Оказывается, Илья вспомнил конец сказки о Белоснежке. Там злая мачеха должна была танцевать в раскаленных башмаках до смерти. Так мы обнаружили, что некоторые сказки не лишены жестокости.

ВАЖНЫЕ ГОСТИ

Перед моим окном среди лугов течет ручей. Из него пьют воду лесные птицы. Когда здесь тихо, сюда прилетает даже пугливая иволга. Весной вверх по течению устремляются к нерестилищам большие щуки. В сумерках вниз по ручью плывут дикие утки. Они покидают укромные камышовые заросли на озере и охотятся на мальков в прозрачной воде ручья. Когда мы только поселились здесь, я подолгу простаивал над ручьем, зачарованный жизнью маленького подводного мирка.

Вскоре люди из города обнаружили мой домик в долине среди лесов. Мое рабочее убежище было открыто. Явились газетные корреспонденты.

— Вы здесь живете?

— Да, я здесь живу.

— Почему вы живете здесь?

— Потому что вы не живете здесь.

«Он грубиян», — рассказывали корреспонденты в городе, потому что под видом каламбура я сказал им правду. В ту пору газетные работники еще мало интересовались деревней.

И среди моих собратьев по перу нашлись охотники почесать языком: «Он приобрел крестьянскую усадьбу», «Он насквозь пропитан индивидуализмом», «Он барышничает лошадьми».

Вот какие слухи распространялись в городе о моем деревенском житье-бытье.
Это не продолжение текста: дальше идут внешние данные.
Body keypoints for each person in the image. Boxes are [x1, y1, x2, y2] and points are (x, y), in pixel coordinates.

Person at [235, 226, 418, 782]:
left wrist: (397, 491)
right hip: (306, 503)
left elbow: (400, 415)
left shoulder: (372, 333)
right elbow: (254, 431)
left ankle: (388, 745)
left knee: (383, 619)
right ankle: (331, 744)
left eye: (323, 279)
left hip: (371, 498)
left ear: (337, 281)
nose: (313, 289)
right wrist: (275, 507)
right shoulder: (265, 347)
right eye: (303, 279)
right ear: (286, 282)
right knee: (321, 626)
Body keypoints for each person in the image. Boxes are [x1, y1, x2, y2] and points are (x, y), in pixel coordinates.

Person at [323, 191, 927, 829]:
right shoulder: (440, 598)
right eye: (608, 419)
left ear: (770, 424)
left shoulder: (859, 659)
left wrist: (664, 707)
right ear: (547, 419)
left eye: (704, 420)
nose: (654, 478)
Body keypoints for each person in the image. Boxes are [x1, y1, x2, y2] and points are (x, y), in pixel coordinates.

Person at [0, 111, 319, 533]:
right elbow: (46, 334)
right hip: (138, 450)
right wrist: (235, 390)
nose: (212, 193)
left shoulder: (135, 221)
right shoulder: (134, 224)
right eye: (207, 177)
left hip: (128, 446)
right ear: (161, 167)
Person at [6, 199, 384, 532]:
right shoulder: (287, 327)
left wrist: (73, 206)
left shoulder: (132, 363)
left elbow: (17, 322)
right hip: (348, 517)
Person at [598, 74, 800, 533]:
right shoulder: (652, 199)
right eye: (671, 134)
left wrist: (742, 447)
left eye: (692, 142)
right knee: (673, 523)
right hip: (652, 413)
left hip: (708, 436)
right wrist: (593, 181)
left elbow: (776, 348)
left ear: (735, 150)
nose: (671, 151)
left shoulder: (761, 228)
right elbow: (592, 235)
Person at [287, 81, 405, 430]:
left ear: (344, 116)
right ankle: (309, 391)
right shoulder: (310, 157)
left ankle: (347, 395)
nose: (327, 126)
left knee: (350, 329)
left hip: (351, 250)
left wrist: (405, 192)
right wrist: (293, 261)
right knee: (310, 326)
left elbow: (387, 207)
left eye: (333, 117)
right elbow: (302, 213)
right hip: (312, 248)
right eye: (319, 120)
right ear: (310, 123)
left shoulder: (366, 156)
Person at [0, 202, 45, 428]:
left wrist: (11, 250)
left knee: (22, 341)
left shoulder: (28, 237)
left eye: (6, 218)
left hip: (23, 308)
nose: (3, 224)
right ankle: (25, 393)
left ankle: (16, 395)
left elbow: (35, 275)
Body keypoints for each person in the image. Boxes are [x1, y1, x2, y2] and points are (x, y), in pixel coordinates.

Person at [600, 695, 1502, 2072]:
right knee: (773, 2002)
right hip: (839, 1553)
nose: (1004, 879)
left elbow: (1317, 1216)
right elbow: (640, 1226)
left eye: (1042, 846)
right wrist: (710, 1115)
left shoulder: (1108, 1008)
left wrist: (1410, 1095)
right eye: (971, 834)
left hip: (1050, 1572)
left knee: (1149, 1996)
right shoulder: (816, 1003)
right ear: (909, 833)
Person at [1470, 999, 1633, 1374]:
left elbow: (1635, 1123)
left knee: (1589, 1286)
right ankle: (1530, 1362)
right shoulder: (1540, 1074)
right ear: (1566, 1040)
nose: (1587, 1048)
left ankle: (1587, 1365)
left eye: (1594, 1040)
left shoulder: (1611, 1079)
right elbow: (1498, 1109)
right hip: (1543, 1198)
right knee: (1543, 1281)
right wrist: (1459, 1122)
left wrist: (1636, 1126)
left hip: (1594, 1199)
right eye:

Как-то дождливым воскресным утром, когда я корпел над своим романом, у крыльца остановилась большая легковая машина. Из нее вышел мой собрат по перу. Я заметил это лишь тогда, когда истошные гудки вдребезги разбили воскресную тишину. Сгорая от любопытства, к машине тут же сбежались жители нашего хутора. Модный пиджак писателя уже изрядно промок. Гость спрашивал у соседей, где же это, черт побери, находится мой загородный особняк.

— Здесь! — ответили соседи и показали на мою хибарку как раз в тот момент, когда я появился в дверях.

Тут из машины вышла жена писателя. На ней было воздушное платье.

Моя жена была в отъезде. Я жил холостяком и уже три дня ел из одной тарелки, одной и той же ложкой, лишь бы не мыть посуду. Я провел гостей в свою рабочую комнату. Дама отряхивалась. Подняв руку, писатель потрогал потолок моей конуры и сказал:

— И ты можешь тут работать?

— Могу.

— Ну что здесь можно создать? — сказал он.

Я развел огонь в кухонной плите и приготовил грог. Выпив грогу и немного отогревшись, гости пожелали осмотреть хозяйство. В амбаре писатель внимательно оглядел конскую упряжь, седло и молча кивнул головой, словно получив подтверждение каким-то своим мыслям. «Так и есть — кулак!»

Я выпустил Педро из конюшни. Жена писателя на всякий случай забралась повыше на крыльцо. Педро, шлепая по лужам, направился прямо к гостю: ведь наверняка в таком пестром пиджаке что-нибудь да должно быть. Тут и муж дал тягу и присоединился к своей жене. Оттуда, сверху, гостья осведомилась, сколько весит лошадь и не питаюсь ли я, чего доброго, конской колбасой. А собрат по перу пожелал узнать, сколько стоит лошадь.

Оказалось, что и крыльцо не может обеспечить гостям должной безопасности. Педро положил морду на перила, ожидая подачки. Писателю почудилась в этом какая-то угроза. Ну, так пусть жена убедится, что ее муж вовсе не робкого десятка. Он ударил Педро ногой в морду. Педро стал на дыбы. Тут уж гости не выдержали и скрылись в доме.